→ Exercise requirements: Read the entries below and pull out each line with the string "kiến".
═════ Extracted records
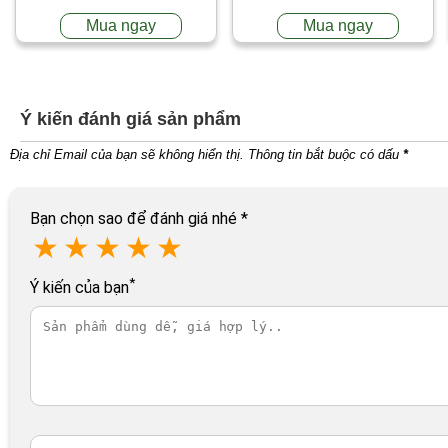
Mua ngay
Mua ngay
Ý kiến đánh giá sản phẩm
Địa chỉ Email của bạn sẽ không hiển thị. Thông tin bắt buộc có dấu
*
Bạn chọn sao để đánh giá nhé
*
★
★
★
★
★
*
Ý kiến của bạn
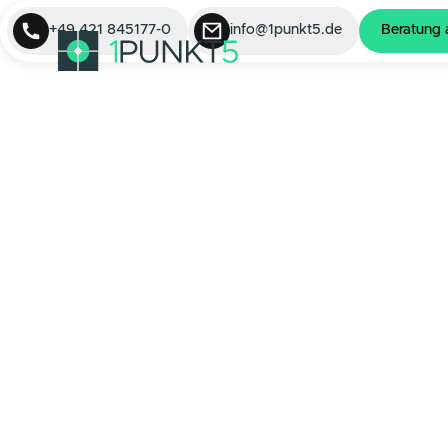
+49 421 845177-0
info@1punkt5.de
Ber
══════════
→ Problem solution:
Ý kiến đánh giá sản phẩm
Ý kiến của bạn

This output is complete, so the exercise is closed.